Rounds with Leadership: Strengthening the Pipeline to the PhD

Published January 31, 2018

Welcome to Rounds with Leadership, a new forum for AACN’s Board Chair and President/CEO to offer commentary on issues and trends impacting academic nursing.

January 31, 2018 - 

Strengthening the Pipeline to the PhD

At AACN’s Doctoral Education Conference held earlier this month, more than 700 faculty members and administrators from across the nation explored the many opportunities and challenges that come with preparing nurses for the highest level of research and practice. With an emphasis on enhancing quality, those present were encouraged to re-envision doctoral education for today’s learner and to reignite their passion for inspiring the next wave of nurse leaders. 

Through our work to educate nurse researchers and advanced clinicians, what we do directly impacts the quality of patient care as well as health outcomes. We need to continue developing new science to ensure that we understand health in its broadest sense and how to promote health, whether for prevention of illness and injury, or in the face of chronic conditions, urgent and emergent problems, or end of life care. We need practice experts to break new ground when it comes to care delivery and systems redesign, and measuring and improving relevant outcomes of care.  Together, graduates from research- and practice-focused doctoral programs will work to bridge the gaps in health care and optimize health by collaborating with each other and with other health professionals and community members. 

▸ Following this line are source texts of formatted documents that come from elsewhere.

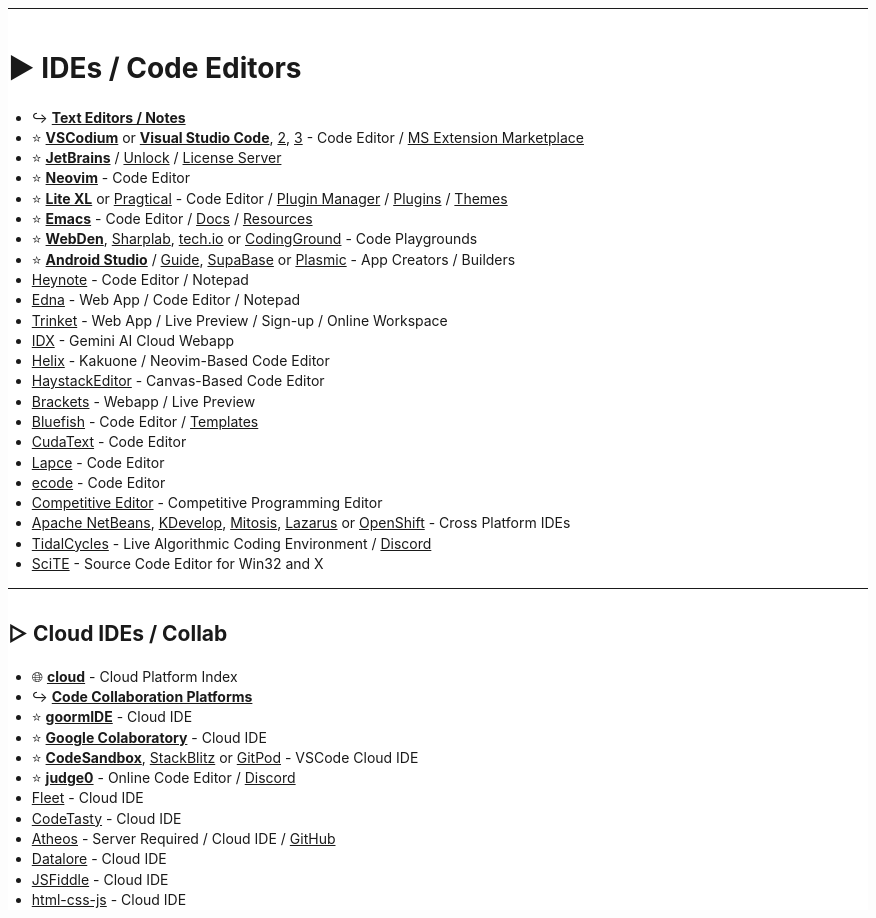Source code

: ***

# ► IDEs / Code Editors

* ↪️ **[Text Editors / Notes](https://www.reddit.com/r/FREEMEDIAHECKYEAH/wiki/text-tools/#wiki_.25BA_text_editors)**
* ⭐ **[VSCodium](https://vscodium.com/)** or **[Visual Studio Code](https://code.visualstudio.com/)**, [2](https://vscode.dev/), [3](https://cs50.dev/) - Code Editor / [MS Extension Marketplace](https://rentry.co/vscodiumguide)
* ⭐ **[JetBrains](https://jetbrains.com/)** / [Unlock](https://rentry.co/FMHYBase64#jetbrains) / [License Server](https://github.com/crazy-max/docker-jetbrains-license-server)
* ⭐ **[Neovim](https://neovim.io/)** - Code Editor
* ⭐ **[Lite XL](https://lite-xl.com/)** or [Pragtical](https://pragtical.dev/) - Code Editor / [Plugin Manager](https://github.com/lite-xl/lite-xl-plugin-manager) / [Plugins](https://github.com/lite-xl/lite-xl-plugins) / [Themes](https://github.com/lite-xl/lite-xl-colors)
* ⭐ **[Emacs](https://www.gnu.org/software/emacs/)** - Code Editor / [Docs](https://emacsdocs.org/) / [Resources](https://github.com/emacs-tw/awesome-emacs)
* ⭐ **[WebDen](https://webden.dev/)**, [Sharplab](https://sharplab.io/), [tech.io](https://tech.io/) or [CodingGround](https://www.tutorialspoint.com/codingground.htm) - Code Playgrounds
* ⭐ **[Android Studio](https://developer.android.com/studio)** / [Guide](https://developer.android.com/studio/intro), [SupaBase](https://supabase.com/) or [Plasmic](https://www.plasmic.app/) - App Creators / Builders
* [Heynote](https://heynote.com/) - Code Editor / Notepad
* [Edna](https://edna.arslexis.io/) - Web App / Code Editor / Notepad
* [Trinket](https://trinket.io/) - Web App / Live Preview / Sign-up / Online Workspace
* [IDX](https://idx.google.com/) - Gemini AI Cloud Webapp
* [Helix](https://helix-editor.com/) - Kakuone / Neovim-Based Code Editor
* [HaystackEditor](https://haystackeditor.com/) - Canvas-Based Code Editor
* [Brackets](https://brackets.io/) - Webapp / Live Preview
* [Bluefish](https://bluefish.openoffice.nl/index.html) - Code Editor / [Templates](https://templates.openoffice.org/en)
* [CudaText](https://cudatext.github.io/) - Code Editor
* [Lapce](https://lapce.dev/) - Code Editor
* [ecode](https://github.com/SpartanJ/ecode) - Code Editor
* [Competitive Editor](https://cpeditor.org/) - Competitive Programming Editor
* [Apache NetBeans](https://netbeans.apache.org/), [KDevelop](https://www.kdevelop.org/), [Mitosis](https://mitosis.builder.io/), [Lazarus](https://www.lazarus-ide.org/) or [OpenShift](https://developers.redhat.com/products/openshift-dev-spaces/overview) - Cross Platform IDEs
* [TidalCycles](https://tidalcycles.org/) - Live Algorithmic Coding Environment / [Discord](https://discord.com/invite/ugFq7KfGnB)
* [SciTE](https://www.scintilla.org/SciTE.html) - Source Code Editor for Win32 and X

***

## ▷ Cloud IDEs / Collab

* 🌐 **[cloud](https://gist.github.com/imba-tjd/d73258f0817255dbe77d64d40d985e76#file-cloud-md)** - Cloud Platform Index
* ↪️ **[Code Collaboration Platforms](https://www.reddit.com/r/FREEMEDIAHECKYEAH/wiki/text-tools#wiki_.25B7_text_.2F_code_collaboration)**
* ⭐ **[goormIDE](https://ide.goorm.io/)** - Cloud IDE
* ⭐ **[Google Colaboratory](https://colab.research.google.com/)** - Cloud IDE
* ⭐ **[CodeSandbox](https://codesandbox.io/)**, [StackBlitz](https://stackblitz.com/) or [GitPod](https://www.gitpod.io/) - VSCode Cloud IDE
* ⭐ **[judge0](https://ide.judge0.com/)** - Online Code Editor / [Discord](https://discord.com/invite/GRc3v6n)
* [Fleet](https://www.jetbrains.com/fleet/) - Cloud IDE
* [CodeTasty](https://codetasty.com/) - Cloud IDE
* [Atheos](https://www.atheos.io/) - Server Required / Cloud IDE / [GitHub](https://github.com/Atheos/Atheos)
* [Datalore](https://datalore.jetbrains.com/) - Cloud IDE
* [JSFiddle](https://jsfiddle.net/) - Cloud IDE
* [html-css-js](https://html-css-js.com/) - Cloud IDE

By all accounts, the profession is making great strides in preparing more nurses at the doctoral level as we move closer to meeting the IOM report (2011) recommendation related to doubling the number of nurses with doctorates by the year 2020.  This year, we expect to see another double-digit percentage increase in the number of students pursuing the Doctor of Nursing Practice (DNP) -- the 14th consecutive year of enrollment growth in DNP programs.

Despite this welcome trend, enrollment in PhD programs has decreased for the third straight year, based on preliminary data compiled through AACN’s 2017 survey of baccalaureate and graduate programs in nursing. Last year, 4,632 students were enrolled in the nation’s 138 PhD in nursing programs, which represents a 14.2% decrease in enrollments since 2014. Reversing this decline must be a priority for the profession if we are to meet the growing demand for nurse researchers and faculty.

Fortunately, there is work underway to break down barriers and bring more nursing students into PhD programs, including the following:

  • Since 2008, the Jonas Center for Nursing and Veteran’s Healthcare has invested nearly $25 million in the Jonas Nurse Scholars program, which has enabled more than 1,000 nurses from all 50 states to complete doctoral level nursing education. The program, which is coordinated by AACN, has provided support to 682 PhD scholars.
  • Initiated by the Robert Wood Johnson Foundation in 2013, the Future of Nursing Scholars program has provided financial support, mentoring, and leadership development to 213 nursing students in PhD programs.
  • Since 2007, AACN has partnered with the Johnson & Johnson Campaign for Nursing’s Future to offer the Minority Nurse Faculty Scholars program designed to increase diversity within the nurse faculty population. Of the 55 Scholars selected to participate in this program, 50 have completed or are pursuing the PhD.

In addition, AACN also is working to enhance the pipeline into PhD programs by advocating for new federal legislation and increased funding for graduate nursing education; collecting and publishing data to quantify student enrollment trends; identifying and disseminating long and short-term strategies to address this issue in AACN’s newsletters, webinars, and conference programming; and expanding the applicant pool for schools seeking PhD program applications via NursingCAS, the profession’s centralized application service.

Though the efforts outlined here are yielding results, much more must be done to ensure strong interest in the PhD among current and prospective nursing students.  As educators and role models, we are uniquely well positioned to prepare the future stewards of our profession to lead with integrity, enthusiasm, and joy. Please share your ideas, success stories, and recommendations with us as together we foster the culture of inquiry and innovation that is so necessary to building the scientific foundation for nursing practice and re-envisioning our healthcare delivery system.